[ASSIGNMENT] Lines before the one containing "ARMONY AND DESI" are excluded; print that line and every line after it through the end of the material below, exactly.

[SOURCE MATERIAL]
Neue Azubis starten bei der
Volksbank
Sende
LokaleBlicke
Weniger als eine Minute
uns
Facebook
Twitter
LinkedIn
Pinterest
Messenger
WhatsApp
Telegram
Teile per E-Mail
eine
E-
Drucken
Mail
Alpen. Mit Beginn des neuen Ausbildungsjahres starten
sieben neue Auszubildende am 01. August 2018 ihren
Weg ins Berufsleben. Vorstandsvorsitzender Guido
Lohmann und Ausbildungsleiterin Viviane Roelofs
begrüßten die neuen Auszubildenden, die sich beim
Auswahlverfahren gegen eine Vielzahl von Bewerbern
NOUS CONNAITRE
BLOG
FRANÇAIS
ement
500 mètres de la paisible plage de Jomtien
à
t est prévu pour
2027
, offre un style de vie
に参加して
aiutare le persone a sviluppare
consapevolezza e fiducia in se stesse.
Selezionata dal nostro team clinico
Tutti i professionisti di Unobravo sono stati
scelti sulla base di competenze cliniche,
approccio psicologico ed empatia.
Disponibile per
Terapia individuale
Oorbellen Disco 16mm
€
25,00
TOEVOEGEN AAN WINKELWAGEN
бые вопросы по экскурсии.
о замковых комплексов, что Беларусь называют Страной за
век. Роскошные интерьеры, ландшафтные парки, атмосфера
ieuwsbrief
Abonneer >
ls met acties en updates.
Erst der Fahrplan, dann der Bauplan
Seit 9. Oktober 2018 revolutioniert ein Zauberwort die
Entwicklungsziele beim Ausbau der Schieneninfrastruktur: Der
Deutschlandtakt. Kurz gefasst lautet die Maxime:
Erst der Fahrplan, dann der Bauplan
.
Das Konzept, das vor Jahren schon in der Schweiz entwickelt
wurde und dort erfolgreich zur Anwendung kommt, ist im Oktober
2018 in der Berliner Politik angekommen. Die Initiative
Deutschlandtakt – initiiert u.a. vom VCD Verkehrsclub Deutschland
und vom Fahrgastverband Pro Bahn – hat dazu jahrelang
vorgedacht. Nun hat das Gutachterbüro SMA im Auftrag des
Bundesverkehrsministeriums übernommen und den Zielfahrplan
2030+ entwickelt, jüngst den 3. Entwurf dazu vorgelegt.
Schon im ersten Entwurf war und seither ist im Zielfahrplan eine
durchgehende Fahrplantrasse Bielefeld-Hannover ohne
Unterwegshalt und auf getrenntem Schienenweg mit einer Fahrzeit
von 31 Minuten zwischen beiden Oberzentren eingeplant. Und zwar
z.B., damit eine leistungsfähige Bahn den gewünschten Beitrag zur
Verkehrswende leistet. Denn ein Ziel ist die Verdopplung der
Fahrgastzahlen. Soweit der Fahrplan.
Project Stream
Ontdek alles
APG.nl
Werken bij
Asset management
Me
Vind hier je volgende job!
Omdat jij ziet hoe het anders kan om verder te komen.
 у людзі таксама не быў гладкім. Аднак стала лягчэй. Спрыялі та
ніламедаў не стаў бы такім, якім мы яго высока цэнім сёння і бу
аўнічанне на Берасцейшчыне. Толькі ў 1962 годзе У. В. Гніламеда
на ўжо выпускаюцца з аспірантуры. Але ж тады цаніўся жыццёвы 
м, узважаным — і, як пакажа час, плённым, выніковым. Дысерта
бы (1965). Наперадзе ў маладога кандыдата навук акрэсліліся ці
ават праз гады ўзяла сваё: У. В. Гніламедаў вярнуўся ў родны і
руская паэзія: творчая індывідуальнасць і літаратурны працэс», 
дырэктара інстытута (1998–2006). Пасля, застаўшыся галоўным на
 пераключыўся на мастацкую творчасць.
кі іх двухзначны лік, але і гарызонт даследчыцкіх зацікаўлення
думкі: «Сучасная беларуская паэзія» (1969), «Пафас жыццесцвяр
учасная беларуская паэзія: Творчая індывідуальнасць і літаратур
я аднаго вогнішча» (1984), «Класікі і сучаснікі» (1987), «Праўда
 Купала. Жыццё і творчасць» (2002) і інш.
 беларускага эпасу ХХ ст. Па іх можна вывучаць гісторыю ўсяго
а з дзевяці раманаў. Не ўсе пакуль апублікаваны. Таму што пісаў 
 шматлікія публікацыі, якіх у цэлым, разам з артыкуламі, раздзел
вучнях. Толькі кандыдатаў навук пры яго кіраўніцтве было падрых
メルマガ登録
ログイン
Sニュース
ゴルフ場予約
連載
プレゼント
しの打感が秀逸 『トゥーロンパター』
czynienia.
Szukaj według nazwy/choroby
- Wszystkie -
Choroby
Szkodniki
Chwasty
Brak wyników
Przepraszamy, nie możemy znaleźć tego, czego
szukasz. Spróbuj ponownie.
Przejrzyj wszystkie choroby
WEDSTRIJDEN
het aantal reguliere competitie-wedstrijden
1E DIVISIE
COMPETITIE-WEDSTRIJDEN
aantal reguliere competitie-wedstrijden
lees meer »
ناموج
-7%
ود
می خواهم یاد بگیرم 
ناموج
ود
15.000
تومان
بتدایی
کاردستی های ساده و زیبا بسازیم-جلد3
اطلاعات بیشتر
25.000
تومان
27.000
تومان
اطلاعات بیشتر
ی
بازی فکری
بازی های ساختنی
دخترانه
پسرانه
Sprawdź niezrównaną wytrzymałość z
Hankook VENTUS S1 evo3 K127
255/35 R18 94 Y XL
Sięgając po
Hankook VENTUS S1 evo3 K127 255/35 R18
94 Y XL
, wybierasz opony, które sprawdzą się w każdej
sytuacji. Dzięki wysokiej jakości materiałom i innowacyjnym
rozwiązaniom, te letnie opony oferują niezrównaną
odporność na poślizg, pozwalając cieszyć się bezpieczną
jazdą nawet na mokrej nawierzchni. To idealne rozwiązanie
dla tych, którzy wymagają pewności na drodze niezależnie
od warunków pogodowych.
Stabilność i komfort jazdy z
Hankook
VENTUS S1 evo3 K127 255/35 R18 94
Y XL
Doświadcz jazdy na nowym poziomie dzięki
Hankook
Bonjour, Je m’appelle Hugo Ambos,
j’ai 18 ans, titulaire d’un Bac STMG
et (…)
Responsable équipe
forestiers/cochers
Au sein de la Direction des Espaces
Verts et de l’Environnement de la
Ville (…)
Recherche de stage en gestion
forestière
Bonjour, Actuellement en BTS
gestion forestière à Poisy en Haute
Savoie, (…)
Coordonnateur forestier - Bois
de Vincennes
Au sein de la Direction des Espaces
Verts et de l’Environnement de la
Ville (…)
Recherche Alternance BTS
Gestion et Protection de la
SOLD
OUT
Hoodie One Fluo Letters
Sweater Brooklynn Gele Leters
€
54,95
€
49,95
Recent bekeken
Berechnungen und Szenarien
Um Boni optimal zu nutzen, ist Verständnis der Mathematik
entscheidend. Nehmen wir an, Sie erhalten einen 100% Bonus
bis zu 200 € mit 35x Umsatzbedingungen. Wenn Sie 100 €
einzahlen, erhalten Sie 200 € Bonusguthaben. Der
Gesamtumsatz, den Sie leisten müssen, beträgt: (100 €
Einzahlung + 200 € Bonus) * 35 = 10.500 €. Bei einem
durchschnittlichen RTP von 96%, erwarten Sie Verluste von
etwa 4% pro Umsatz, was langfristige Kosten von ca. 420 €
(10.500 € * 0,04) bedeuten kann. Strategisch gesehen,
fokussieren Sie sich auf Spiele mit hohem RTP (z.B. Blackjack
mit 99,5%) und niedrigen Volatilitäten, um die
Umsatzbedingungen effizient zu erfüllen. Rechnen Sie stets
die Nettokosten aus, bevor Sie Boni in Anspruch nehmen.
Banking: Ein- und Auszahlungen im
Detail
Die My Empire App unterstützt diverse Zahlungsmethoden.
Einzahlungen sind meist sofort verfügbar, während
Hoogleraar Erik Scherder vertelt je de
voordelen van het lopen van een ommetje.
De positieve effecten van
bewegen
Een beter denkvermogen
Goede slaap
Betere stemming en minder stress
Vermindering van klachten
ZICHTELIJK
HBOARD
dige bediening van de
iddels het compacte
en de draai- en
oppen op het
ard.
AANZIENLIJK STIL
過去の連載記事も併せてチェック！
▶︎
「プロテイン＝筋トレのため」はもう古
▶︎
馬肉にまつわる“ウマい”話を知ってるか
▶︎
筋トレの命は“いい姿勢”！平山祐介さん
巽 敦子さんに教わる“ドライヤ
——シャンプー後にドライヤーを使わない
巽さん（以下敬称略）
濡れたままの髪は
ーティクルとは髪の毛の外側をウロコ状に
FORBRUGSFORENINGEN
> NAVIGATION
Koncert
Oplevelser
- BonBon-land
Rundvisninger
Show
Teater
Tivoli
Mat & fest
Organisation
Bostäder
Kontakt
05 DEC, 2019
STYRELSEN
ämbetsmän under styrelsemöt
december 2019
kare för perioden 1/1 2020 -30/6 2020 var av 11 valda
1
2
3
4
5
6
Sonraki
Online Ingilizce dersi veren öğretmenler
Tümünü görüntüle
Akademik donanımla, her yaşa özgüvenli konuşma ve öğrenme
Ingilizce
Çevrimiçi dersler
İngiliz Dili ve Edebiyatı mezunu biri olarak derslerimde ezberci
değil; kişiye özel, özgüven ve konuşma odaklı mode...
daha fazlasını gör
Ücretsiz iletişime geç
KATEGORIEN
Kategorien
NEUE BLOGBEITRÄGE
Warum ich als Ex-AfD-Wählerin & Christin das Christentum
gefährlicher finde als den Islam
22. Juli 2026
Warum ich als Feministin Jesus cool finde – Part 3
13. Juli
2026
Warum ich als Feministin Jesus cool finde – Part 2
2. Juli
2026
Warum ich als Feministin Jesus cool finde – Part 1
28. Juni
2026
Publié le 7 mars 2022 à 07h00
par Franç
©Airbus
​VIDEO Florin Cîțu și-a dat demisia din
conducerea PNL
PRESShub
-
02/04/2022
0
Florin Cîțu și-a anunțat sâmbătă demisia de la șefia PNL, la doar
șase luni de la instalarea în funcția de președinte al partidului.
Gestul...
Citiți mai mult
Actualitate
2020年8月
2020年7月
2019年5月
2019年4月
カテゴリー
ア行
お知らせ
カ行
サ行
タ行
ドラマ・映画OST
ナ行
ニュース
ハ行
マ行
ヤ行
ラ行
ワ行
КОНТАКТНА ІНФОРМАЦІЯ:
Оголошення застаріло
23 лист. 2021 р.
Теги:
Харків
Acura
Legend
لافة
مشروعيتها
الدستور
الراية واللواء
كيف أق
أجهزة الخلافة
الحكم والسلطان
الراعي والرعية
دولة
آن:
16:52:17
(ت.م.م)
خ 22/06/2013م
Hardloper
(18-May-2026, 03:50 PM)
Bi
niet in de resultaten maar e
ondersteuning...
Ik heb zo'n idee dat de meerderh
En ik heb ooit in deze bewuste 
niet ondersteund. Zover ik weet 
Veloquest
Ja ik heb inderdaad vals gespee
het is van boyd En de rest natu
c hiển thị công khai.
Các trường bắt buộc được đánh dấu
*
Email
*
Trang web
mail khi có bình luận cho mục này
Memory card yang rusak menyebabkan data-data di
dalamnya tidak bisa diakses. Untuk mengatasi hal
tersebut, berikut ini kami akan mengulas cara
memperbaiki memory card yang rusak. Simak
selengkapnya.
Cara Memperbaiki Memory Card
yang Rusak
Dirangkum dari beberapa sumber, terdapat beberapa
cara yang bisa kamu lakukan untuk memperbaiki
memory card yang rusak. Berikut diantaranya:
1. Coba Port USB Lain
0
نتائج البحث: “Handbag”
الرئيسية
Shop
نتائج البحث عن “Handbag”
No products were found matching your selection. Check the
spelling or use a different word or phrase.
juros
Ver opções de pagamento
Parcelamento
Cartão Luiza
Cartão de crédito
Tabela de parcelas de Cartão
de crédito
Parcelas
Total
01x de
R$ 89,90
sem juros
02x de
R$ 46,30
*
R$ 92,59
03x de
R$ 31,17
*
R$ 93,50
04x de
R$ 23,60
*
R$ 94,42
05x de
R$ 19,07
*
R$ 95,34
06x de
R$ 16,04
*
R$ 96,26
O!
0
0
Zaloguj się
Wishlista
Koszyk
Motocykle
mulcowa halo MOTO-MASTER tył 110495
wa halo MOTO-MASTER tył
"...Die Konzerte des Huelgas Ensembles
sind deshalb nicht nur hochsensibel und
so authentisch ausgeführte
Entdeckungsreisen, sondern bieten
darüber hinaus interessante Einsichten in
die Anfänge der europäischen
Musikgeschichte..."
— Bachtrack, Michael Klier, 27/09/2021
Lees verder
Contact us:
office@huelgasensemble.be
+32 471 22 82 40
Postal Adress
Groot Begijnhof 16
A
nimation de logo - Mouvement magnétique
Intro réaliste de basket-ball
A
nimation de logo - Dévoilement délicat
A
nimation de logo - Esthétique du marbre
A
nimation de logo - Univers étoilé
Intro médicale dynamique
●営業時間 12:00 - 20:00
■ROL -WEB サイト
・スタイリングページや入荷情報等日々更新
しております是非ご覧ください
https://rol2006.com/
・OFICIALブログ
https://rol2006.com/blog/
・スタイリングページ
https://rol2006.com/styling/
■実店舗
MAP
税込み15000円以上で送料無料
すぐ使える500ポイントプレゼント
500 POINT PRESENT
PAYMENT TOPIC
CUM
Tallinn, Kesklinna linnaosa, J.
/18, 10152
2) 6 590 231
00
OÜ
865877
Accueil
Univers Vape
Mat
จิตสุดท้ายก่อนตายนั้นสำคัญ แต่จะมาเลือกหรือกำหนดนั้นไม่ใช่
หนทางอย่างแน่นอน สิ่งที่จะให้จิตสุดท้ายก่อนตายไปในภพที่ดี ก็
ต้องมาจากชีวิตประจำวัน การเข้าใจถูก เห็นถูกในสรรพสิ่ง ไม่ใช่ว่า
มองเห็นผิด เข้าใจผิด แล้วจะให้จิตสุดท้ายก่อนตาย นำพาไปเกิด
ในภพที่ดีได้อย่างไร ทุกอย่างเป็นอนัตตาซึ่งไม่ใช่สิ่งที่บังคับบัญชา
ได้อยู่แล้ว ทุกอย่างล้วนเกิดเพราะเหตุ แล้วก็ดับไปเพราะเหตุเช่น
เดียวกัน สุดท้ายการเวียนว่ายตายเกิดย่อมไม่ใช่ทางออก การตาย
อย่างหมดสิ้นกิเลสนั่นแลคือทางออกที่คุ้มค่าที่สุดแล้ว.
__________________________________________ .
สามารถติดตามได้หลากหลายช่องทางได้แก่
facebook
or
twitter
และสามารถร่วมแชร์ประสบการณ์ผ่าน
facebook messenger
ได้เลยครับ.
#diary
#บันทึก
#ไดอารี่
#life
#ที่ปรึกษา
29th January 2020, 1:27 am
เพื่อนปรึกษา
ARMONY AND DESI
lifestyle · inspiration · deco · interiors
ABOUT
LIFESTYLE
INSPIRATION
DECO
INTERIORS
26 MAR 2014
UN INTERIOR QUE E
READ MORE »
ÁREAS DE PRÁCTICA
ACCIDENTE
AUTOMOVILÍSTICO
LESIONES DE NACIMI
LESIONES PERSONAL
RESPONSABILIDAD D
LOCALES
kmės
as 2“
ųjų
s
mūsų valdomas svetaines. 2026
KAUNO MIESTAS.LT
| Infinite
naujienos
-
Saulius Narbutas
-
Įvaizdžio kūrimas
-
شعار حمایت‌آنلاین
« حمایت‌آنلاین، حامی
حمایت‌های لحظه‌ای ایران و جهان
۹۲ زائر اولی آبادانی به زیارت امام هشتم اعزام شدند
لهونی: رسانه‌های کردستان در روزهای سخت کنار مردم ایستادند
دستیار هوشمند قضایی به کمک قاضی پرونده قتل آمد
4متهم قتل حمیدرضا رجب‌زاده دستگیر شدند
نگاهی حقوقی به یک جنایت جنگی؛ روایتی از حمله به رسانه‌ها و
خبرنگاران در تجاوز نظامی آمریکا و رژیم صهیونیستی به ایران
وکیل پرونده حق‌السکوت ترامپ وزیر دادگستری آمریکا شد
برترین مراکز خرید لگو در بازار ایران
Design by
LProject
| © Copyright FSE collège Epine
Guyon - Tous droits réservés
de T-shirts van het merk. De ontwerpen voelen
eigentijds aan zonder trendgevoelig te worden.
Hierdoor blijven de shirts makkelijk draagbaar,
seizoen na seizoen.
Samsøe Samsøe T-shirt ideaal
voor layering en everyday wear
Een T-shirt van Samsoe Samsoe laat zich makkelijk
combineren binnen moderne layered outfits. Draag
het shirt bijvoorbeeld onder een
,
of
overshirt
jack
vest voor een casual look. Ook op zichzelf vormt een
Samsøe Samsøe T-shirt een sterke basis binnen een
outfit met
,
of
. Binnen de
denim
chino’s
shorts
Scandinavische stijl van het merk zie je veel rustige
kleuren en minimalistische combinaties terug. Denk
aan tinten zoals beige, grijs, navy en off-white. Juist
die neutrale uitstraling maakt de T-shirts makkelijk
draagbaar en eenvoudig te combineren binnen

[EXERCISE RESULT]
ARMONY AND DESI
lifestyle · inspiration · deco · interiors
ABOUT
LIFESTYLE
INSPIRATION
DECO
INTERIORS
26 MAR 2014
UN INTERIOR QUE E
READ MORE »
ÁREAS DE PRÁCTICA
ACCIDENTE
AUTOMOVILÍSTICO
LESIONES DE NACIMI
LESIONES PERSONAL
RESPONSABILIDAD D
LOCALES
kmės
as 2“
ųjų
s
mūsų valdomas svetaines. 2026
KAUNO MIESTAS.LT
| Infinite
naujienos
-
Saulius Narbutas
-
Įvaizdžio kūrimas
-
شعار حمایت‌آنلاین
« حمایت‌آنلاین، حامی
حمایت‌های لحظه‌ای ایران و جهان
۹۲ زائر اولی آبادانی به زیارت امام هشتم اعزام شدند
لهونی: رسانه‌های کردستان در روزهای سخت کنار مردم ایستادند
دستیار هوشمند قضایی به کمک قاضی پرونده قتل آمد
4متهم قتل حمیدرضا رجب‌زاده دستگیر شدند
نگاهی حقوقی به یک جنایت جنگی؛ روایتی از حمله به رسانه‌ها و
خبرنگاران در تجاوز نظامی آمریکا و رژیم صهیونیستی به ایران
وکیل پرونده حق‌السکوت ترامپ وزیر دادگستری آمریکا شد
برترین مراکز خرید لگو در بازار ایران
Design by
LProject
| © Copyright FSE collège Epine
Guyon - Tous droits réservés
de T-shirts van het merk. De ontwerpen voelen
eigentijds aan zonder trendgevoelig te worden.
Hierdoor blijven de shirts makkelijk draagbaar,
seizoen na seizoen.
Samsøe Samsøe T-shirt ideaal
voor layering en everyday wear
Een T-shirt van Samsoe Samsoe laat zich makkelijk
combineren binnen moderne layered outfits. Draag
het shirt bijvoorbeeld onder een
,
of
overshirt
jack
vest voor een casual look. Ook op zichzelf vormt een
Samsøe Samsøe T-shirt een sterke basis binnen een
outfit met
,
of
. Binnen de
denim
chino’s
shorts
Scandinavische stijl van het merk zie je veel rustige
kleuren en minimalistische combinaties terug. Denk
aan tinten zoals beige, grijs, navy en off-white. Juist
die neutrale uitstraling maakt de T-shirts makkelijk
draagbaar en eenvoudig te combineren binnen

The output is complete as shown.